Euro Area Construction PMI
The IHS Markit Eurozone Construction PMI rose to 45.6 in November 2020, from a five-month low of 44.9 in the previous month. The latest reading marked the ninth consecutive monthly fall in activity, although the pace of contraction eased from that seen in October, and was only marginal overall. New business received by eurozone construction companies fell by the most since May amid reluctance among many clients towards new investments, alongside fewer public projects coming to tender across the region. At the same time, employment continued to fall, but the pace of job shedding slowed. On the price front, the rate of cost inflation accelerated from the previous survey period to the joint-fastest pace since February. Looking ahead, Eurozone construction companies remained pessimistic regarding the outlook for activity over the coming year.
United States Balance of Trade
The US trade deficit widened to USD 63.1 Billion in October of 2020 from a revised USD 62.1 billion in the previous month and compared to market expectations of USD 64.8 billion. Exports increased 2.2 percent to USD 182 billion in 2020, while imports rose 2.1 percent to $245.1 billion, reflection both the ongoing impact of the COVID-19 pandemic and the continued recovery from the sharp declines earlier this year.

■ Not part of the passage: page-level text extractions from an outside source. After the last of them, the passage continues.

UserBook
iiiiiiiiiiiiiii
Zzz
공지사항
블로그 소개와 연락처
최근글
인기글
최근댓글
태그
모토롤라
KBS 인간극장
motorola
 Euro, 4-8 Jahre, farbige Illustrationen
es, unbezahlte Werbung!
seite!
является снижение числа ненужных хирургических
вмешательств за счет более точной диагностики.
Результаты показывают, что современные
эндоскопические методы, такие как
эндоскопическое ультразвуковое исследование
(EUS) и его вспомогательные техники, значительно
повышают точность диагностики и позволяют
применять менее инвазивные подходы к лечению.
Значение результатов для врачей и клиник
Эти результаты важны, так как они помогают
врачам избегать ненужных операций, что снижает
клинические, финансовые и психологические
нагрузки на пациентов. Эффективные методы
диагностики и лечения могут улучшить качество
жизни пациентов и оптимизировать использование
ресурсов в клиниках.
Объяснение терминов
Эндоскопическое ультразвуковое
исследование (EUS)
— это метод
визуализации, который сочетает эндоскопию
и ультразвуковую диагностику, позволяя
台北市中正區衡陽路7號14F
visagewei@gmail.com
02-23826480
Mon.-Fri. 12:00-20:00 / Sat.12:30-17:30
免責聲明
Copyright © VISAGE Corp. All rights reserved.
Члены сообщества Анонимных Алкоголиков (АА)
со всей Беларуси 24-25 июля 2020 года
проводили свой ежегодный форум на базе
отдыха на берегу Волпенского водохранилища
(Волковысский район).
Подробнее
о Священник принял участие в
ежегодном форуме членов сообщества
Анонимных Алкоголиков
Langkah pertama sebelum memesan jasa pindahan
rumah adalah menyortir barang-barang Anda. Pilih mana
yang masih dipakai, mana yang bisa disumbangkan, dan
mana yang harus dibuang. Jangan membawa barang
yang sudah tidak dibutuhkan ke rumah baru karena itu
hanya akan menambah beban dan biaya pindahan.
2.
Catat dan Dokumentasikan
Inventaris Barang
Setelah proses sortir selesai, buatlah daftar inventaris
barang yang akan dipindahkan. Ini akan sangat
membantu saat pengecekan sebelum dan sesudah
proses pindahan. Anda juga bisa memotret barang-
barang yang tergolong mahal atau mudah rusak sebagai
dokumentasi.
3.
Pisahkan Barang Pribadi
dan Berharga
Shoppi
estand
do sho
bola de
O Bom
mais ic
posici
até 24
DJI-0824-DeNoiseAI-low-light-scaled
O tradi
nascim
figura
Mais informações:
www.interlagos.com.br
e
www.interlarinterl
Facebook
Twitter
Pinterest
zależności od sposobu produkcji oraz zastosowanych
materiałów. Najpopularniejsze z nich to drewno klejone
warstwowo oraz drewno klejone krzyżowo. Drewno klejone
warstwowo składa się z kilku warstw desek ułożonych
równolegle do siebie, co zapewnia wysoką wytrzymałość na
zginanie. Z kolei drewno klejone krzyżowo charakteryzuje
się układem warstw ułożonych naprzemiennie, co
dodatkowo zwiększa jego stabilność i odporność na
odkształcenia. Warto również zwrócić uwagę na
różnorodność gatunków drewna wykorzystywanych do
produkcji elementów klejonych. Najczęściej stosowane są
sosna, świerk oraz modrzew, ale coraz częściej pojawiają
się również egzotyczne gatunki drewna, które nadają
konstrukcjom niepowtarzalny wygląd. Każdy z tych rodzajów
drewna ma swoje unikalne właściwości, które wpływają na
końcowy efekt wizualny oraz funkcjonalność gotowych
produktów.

United States Non Farm Payrolls
The US economy added 245K jobs in November, easing from a downwardly revised 610K in the previous month, and well below market expectations of 469K. It is the smallest employment gain since the job market started to recover in May from a record 20.787 million loss in April. In November, nonfarm employment was below its February level by 9.8 million, or 6.5 percent. Employment declined in government and retail trade while gains occurred in transportation and warehousing, professional and business services, and health care. The outlook for the labour market remains challenging as coronavirus infections continue to rise and more states introduced restrictions while the new stimulus bill which would provide support to millions of Americans hasn’t yet been approved.
United States Factory Orders
New orders for U.S.-made goods increased more than expected in October and business investment on capital was a bit stronger than initially thought as the manufacturing sector continues its steady recovery from the pandemic. The Commerce Department said on Friday that factory orders rose 1.0% after increasing 1.3% in October. Economists polled by Reuters had forecast factory orders increasing 0.8% in October. Manufacturing, which accounts for 11.3% of the U.S. economy, is being supported by a shift in demand towards goods from services because of the COVID-19 pandemic. But there are clouds gathering for the sector. The Institute for Supply Management (ISM) reported this week that its index of national factory activity dropped in November because of the coronavirus. The Commerce Department also reported that orders for non-defense capital goods excluding aircraft, which are seen as a measure of business spending plans on equipment, increased 0.8% in October instead of 0.7% as reported last month. Shipments of core capital goods, which are used to calculate business equipment spending in the GDP report, accelerated 2.4%.